In Madison, Wisconsin Bishop Robert Morlino, before the November 2008 elections, singled out House Speaker Nancy Pelosi and then vice presidential candidate Joseph Biden for criticism in not upholding the church’s teaching on abortion and was critical of Catholics who would vote for them.
While not directly in point with these observations, we also had the recent example of the bishop in Brazil, Archbishop Don Jose Cardoso Sobrinho, who excommunicated the doctor, the medical team and the mother of a nine year old rape victim for their role in performing an abortion on the pregnant child. The only reason he said he didn't excommunicate the child was because children were exempt under Church law. Even the Vatican said publically that the move was ill advised.
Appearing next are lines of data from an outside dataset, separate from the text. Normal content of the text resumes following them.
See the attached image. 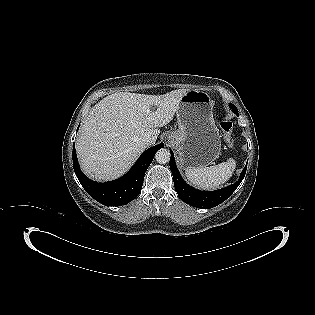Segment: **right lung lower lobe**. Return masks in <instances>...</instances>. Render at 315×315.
<instances>
[{
	"instance_id": "right-lung-lower-lobe-1",
	"label": "right lung lower lobe",
	"mask_w": 315,
	"mask_h": 315,
	"mask_svg": "<svg viewBox=\"0 0 315 315\" xmlns=\"http://www.w3.org/2000/svg\"><path fill=\"white\" fill-rule=\"evenodd\" d=\"M163 147L164 144L160 143L146 150L127 174L111 182L97 183L86 177L79 167L75 146H73V167L83 188L96 201L106 206L125 205L139 195L145 172L155 153Z\"/></svg>"
}]
</instances>
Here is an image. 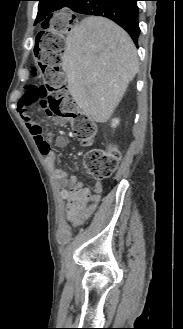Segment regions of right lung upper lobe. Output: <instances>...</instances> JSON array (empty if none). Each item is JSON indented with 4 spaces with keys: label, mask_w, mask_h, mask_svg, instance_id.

We live in a time of where one segment of Christians are totally intolerant of another group. These so called followers of Christ speak and act in a totally judgmental manner about differences of moral thought. There is no attempt at civility, rather strong personal attacks are the norm. Ritual is, for these Christians, more important then Christian love, understanding and tolerance. I am not saying we must agree with those whose view points we think are morally wrong. I'm saying we should take a Christian approach to the disagreements. We should not be so totally judgmental about the moral state of other people. Christ uniformly condemned this very conduct and reached out for those Jewish society treated as outcasts. We should learn from the example of Christ how to treat those who with whom we have moral disagreements.